Reimbursements: Both our own profit margins and the profit margins of our customers may be adversely
affected by laws and regulations reducing reimbursement rates for pharmaceuticals and/or medical treatments or
services or changing the methodology by which reimbursement levels are determined. For example, the Deficit
Reduction Act of 2005 (“DRA”) was intended to reduce net Medicare and Medicaid spending by approximately
$11 billion over five years. Effective January 1, 2007, the DRA changed the federal upper payment limit for
Medicaid reimbursement from 150% of the lowest published price for generic pharmaceuticals (which is usually the
average wholesale price) to 250% of the lowest average manufacturer price (“AMP”). On July 17, 2007, CMS
published a final rule implementing these provisions and clarifying, among other things, the AMP calculation
methodology and the DRA provision requiring manufacturers to publicly report AMP for branded and generic
pharmaceuticals. On December 19, 2007, the United States District Court for the District of Columbia issued a
preliminary injunction prohibiting use of the AMP calculation in connection with Medicaid reimbursement pending
resolution of a lawsuit claiming that CMS had acted unlawfully in adopting the rule. On July 15, 2008, the U.S.
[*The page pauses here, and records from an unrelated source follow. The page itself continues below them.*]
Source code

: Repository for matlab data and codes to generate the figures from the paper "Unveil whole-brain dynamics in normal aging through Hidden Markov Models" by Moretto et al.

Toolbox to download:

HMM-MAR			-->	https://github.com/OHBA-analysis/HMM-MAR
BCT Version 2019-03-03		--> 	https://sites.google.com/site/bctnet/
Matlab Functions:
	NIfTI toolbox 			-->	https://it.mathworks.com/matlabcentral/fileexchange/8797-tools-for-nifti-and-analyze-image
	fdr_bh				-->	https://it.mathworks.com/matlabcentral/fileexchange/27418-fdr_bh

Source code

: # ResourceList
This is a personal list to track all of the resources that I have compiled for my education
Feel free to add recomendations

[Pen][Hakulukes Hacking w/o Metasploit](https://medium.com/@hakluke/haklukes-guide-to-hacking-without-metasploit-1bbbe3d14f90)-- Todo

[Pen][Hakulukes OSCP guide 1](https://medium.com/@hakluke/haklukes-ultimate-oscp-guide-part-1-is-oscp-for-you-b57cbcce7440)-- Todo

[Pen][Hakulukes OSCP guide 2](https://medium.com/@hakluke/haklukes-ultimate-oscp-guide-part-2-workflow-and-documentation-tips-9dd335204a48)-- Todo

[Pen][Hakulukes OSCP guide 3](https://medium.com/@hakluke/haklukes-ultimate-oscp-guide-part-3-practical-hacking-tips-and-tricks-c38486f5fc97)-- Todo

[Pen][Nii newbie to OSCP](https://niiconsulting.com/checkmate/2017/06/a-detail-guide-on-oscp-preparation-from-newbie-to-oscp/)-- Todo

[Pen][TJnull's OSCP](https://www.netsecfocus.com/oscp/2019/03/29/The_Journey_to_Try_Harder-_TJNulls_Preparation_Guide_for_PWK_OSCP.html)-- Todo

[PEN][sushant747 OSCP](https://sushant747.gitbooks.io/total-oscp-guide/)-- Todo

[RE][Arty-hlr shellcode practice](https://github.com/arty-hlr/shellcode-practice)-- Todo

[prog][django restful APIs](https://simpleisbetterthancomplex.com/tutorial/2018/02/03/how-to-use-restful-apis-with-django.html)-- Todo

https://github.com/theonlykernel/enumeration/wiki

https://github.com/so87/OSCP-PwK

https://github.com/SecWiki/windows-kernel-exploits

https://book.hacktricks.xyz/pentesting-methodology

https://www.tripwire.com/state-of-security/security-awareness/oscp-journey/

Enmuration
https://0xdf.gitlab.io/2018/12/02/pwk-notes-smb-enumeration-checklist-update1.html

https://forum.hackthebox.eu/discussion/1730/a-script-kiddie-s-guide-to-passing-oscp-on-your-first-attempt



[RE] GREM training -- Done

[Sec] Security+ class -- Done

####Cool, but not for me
Congress enacted the Medicaid Improvements for Patients and Providers Acts of 2008 (“MIPPA,”) which delayed
the adoption of CMS’s final rule and prevented CMS from publishing AMP data until October 1, 2009. In addition,
Medicare, Medicaid and the SCHIP Extension Act of 2007 require CMS to adjust the calculation of the Medicare
Part B drug average sales price (“ASP”) to an actual sales volume basis. We expect that the use of an AMP
benchmark and the revised ASP calculations would result in a reduction in the Medicaid reimbursement rates to
our customers for certain generic pharmaceuticals, which could indirectly impact the prices that we can charge our
customers and cause corresponding declines in our profitability. There can be no assurance that the changes under
the DRA would not have a material adverse impact on our results of operations.
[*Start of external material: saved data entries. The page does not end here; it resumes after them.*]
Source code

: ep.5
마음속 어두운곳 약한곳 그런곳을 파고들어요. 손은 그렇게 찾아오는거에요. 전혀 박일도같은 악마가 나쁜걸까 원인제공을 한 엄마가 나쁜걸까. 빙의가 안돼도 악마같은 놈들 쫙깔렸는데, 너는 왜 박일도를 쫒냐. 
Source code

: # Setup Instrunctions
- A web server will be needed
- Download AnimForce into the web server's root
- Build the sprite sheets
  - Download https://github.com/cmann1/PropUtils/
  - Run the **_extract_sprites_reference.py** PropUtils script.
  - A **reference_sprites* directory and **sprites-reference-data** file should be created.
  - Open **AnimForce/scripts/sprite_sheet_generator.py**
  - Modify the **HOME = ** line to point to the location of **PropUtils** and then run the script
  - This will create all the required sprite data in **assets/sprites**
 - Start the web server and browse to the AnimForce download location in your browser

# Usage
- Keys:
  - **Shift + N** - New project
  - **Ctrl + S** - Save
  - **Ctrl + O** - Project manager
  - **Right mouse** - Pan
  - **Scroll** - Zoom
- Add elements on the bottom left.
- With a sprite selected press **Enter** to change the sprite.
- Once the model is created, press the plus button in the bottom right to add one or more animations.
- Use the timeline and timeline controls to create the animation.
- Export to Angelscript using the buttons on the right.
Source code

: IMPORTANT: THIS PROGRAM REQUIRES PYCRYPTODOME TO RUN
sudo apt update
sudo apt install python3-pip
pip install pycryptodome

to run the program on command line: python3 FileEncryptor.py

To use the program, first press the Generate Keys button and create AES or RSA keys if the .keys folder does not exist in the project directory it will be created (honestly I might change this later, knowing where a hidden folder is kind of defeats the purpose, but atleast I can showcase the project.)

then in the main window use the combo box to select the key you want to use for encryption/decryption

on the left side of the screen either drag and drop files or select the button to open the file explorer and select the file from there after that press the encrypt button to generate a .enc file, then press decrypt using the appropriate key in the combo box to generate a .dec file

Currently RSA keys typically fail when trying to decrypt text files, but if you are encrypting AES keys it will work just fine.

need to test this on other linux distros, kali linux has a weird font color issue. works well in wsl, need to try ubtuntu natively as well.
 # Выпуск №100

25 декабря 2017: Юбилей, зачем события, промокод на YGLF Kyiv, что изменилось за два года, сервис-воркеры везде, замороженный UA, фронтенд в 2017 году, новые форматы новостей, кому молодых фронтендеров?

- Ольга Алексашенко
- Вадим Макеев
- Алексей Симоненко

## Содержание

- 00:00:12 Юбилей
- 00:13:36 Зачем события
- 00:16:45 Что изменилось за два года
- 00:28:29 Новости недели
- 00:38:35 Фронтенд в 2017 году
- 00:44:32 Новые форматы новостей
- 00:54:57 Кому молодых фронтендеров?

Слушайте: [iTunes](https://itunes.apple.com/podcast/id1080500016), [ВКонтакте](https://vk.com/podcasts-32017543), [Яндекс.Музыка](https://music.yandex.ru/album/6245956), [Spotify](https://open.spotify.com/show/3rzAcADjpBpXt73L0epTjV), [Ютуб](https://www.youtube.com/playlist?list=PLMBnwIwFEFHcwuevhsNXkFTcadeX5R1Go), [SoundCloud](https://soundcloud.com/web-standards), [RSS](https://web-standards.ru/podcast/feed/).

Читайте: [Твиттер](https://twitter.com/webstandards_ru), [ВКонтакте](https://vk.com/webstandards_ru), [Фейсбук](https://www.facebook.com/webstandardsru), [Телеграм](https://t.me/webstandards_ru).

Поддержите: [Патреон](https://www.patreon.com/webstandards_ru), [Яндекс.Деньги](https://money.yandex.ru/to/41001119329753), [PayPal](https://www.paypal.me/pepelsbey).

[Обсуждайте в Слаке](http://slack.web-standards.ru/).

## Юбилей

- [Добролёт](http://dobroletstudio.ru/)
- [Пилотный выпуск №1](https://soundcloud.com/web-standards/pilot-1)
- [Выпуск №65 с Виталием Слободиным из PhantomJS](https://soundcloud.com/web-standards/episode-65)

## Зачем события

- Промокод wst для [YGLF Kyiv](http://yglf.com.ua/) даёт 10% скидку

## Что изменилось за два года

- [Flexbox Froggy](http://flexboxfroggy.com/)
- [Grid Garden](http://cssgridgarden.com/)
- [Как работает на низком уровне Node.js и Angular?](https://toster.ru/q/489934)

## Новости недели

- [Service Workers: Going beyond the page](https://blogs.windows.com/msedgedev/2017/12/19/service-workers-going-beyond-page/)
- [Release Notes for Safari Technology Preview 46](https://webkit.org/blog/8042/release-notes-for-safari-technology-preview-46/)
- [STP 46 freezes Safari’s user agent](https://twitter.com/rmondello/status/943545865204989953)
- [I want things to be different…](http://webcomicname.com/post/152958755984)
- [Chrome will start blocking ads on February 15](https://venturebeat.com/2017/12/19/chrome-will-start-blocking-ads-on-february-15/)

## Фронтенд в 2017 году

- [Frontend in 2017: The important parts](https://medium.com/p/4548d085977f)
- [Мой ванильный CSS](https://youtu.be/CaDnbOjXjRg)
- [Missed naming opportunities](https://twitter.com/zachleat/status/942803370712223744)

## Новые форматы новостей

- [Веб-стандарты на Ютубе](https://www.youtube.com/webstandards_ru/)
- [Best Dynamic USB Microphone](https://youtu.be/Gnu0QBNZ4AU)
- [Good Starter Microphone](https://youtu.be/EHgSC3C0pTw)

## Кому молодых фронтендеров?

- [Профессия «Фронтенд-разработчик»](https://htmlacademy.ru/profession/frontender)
Interoperability Standards: There is increasing demand among customers, industry groups and government
authorities that healthcare software and systems provided by various vendors be compatible with each other. This
need for interoperability is leading to the development of standards by various groups. The Certification
Commission for Healthcare Information Technology (“CCHIT”) has developed a set of criteria defining levels of
interoperability, functionality and security for the industry, which are still being modified and refined. Various
federal, state and foreign government agencies are also developing standards that could become mandatory for
systems purchased by these agencies. For example, the Health Information Technology for Economic and Clinical
Health (HITECH) Act portion of the American Recovery and Reinvestment Act (“ARRA”) of 2009 requires
meaningful use of “certified” healthcare information technology products by healthcare providers in order to receive
stimulus funds from the federal government. We may incur increased development costs and delays in delivering
solutions if we need to upgrade our software and systems to be in compliance with these varying and evolving
standards. In addition, these changes may lengthen our sales and implementation cycle and we may incur costs in
periods prior to the corresponding recognition of revenue. Delays in achieving certification under these evolving
standards may result in postponement or cancellation of our customers’ decisions to purchase our products.